You should approach this like a service industry job, you need to please the student by being friendly and caring.
Children
Pros:
Free housing. This lets you take home more per month than you will your first 6months/year teaching adults
Hours, usually the longest hours you'll have is 9:30am-7:30pm
Not really needing to be too adept a teacher, it's 99% daycare
Cons:
You're going to get sick, a lot. Kids are dirty.
You're going to have to discipline children, a lot. Like I said, 99% daycare.
During the vacation months you actually work more than normal.
No vacation days aside from national holidays.
Parents, especially housewives, will make your job difficult.
Up to opinion things:
Kids. Seriously, when I started I loved kids. 2 years later and seeing a kid from the age of 5-18 gives me PTSD.
Hours. The hours seem better on paper, but you actually don't have that much more time for anything than teaching adults.
Sanity. You'll probably lose it at some point in your contract.
Coworkers. In my experience people who teach children tend to be less professional/responsible. As such you'll probably have a time when a coworker runs out on his/her contract leaving you working overtime for a month or so.

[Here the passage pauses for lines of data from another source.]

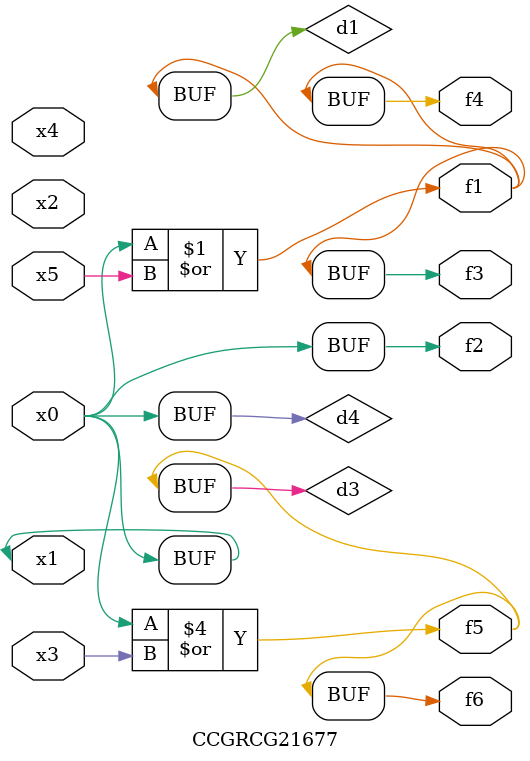
<source format=v>
module CCGRCG21677(
	input x0, x1, x2, x3, x4, x5,
	output f1, f2, f3, f4, f5, f6
);

	wire d1, d2, d3, d4;

	or (d1, x0, x5);
	xnor (d2, x1, x4);
	or (d3, x0, x3);
	buf (d4, x0, x1);
	assign f1 = d1;
	assign f2 = d4;
	assign f3 = d1;
	assign f4 = d1;
	assign f5 = d3;
	assign f6 = d3;
endmodule

</source>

I should be totally honest and say that a lot of the "up to opinion things" are simply things that I've felt. Also, you gotta treat this like a job. Too many people come to South Korea expecting it to be a paid vacation. They don't do their job correctly, and make all the rest of us foreigners look really bad. If you do decide to come to Korea it'll be in your best interest to learn some Korean. Most people don't bother and, again, it looks really bad for foreigners. I gotta head back to work (student is coming in 5 minutes), but if you got any more questions or concerns please let me know!